1)Quais temas de pesquisa inicialmente tiveram a sua atenção? Quais estudiosos influenciaram sua formação historiográfica?

Iniciei a minha trajetória de pesquisa no campo da história da educação no mestrado na Faculdade de Educação na Unicamp, realizado no final da década de 1987. Naquela época, o tempo de duração do mestrado era maior e, assim, pude cursar um grande número de disciplinas na Faculdade de Educação e no Instituto de Filosofia e Ciências Humanas o que me possibilitou o contato com uma ampla bibliografia envolvendo diferentes abordagens, incluindo o marxismo, a escola de Frankfurt, além de autores como Weber, Foucault e outros vinculados à teoria dos movimentos sociais: Alain Touraine, Manuel Castell, Castoriadis, José Álvaro Moisés, Eder Sader, Maria da Glória Marcondes Gohn, entre outros.

A dissertação de mestrado defendida em 1991 constituiu-se em um estudo sobre o processo de escolarização das classes populares em Campinas- SP, nos anos 20 do século XX, ancorada na história social, especialmente nos estudos de Edward Palmer Thompson e na teoria dos movimentos sociais. No desenvolvimento dessa pesquisa deparei-me com a centralidade da escola primária nas demandas, pressões e reivindicações populares pela educação no início do século XX.
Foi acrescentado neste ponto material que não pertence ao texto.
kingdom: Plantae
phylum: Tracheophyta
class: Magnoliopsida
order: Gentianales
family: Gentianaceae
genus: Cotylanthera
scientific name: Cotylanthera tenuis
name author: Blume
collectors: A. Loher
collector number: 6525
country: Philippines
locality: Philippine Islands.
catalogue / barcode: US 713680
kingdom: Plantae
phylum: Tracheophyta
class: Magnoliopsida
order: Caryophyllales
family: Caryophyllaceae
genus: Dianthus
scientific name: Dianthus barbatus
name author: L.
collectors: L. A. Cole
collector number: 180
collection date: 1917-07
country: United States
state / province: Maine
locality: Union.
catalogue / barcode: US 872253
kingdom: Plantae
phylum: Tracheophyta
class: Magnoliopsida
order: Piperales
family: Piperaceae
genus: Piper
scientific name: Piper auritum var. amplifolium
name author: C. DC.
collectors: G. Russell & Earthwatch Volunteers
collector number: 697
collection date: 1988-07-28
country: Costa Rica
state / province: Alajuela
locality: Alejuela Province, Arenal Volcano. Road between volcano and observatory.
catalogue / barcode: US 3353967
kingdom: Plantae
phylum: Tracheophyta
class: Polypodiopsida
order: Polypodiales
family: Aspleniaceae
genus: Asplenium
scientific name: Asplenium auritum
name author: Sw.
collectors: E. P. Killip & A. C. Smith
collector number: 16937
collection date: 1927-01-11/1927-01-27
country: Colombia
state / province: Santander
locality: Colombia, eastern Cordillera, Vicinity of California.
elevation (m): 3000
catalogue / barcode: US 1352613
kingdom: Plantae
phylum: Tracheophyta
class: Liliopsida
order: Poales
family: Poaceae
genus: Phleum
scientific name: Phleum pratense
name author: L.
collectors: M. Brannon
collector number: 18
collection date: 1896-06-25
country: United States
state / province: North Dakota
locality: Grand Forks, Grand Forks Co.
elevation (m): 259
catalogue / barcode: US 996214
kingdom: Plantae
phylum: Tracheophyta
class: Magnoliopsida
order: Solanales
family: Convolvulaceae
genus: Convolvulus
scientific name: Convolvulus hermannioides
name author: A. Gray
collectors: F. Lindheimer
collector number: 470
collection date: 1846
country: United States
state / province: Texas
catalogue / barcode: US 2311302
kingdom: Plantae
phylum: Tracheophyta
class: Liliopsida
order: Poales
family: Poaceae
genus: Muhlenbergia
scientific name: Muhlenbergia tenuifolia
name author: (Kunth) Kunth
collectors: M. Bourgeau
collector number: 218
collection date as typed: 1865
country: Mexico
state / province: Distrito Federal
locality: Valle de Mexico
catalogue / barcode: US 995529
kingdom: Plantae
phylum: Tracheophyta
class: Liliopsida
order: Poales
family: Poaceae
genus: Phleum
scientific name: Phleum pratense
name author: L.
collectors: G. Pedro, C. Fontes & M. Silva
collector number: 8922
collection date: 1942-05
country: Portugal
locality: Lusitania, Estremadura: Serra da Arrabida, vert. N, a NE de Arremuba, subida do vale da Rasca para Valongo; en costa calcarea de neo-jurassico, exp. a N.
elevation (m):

No doutoramento realizado na Faculdade de Educação da USP-SP busquei compreender a configuração dessa escola primária e o seu significado cultural na sociedade. No início dos anos 1990, pude acompanhar na USP o efervescente debate sobre a crise dos paradigmas nas ciências humanas e sociais. Tomando a cultura e a noção de prática como questões importantes de problematização tive oportunidade de ler autores que marcaram profundamente minha formação como Walter Benjamin, Nestor Canclini, Maffesoli, Agnes Heller, Ginsburg, Azanha e Marta Carvalho. Mas sem dúvida, o doutorado sanduíche realizado na Universitat Autónoma de Barcelona - Espanha (1994-1995) foi determinante no meu entendimento das novas potencialidades de compreensão da escola primária a partir da renovação da história da educação com base na Nova História Cultural. A leitura de obras de Roger Chartier, Norbert Elias, Dominique Juliá, Antonio Nóvoa, Agustin Escolano e Antonio Viñao Frago possibilitou-me redefinir a interpretação sobre a modernização representada pela criação dos grupos escolares no Brasil e a direcionar a pesquisa para a perspectiva do estudo da história da escola com base na cultura escolar.

2)Você tem dedicado especial atenção à temática do ensino primário, sobretudo no meio rural. Como foi seu encontro e seu interesse com relação a esta temática?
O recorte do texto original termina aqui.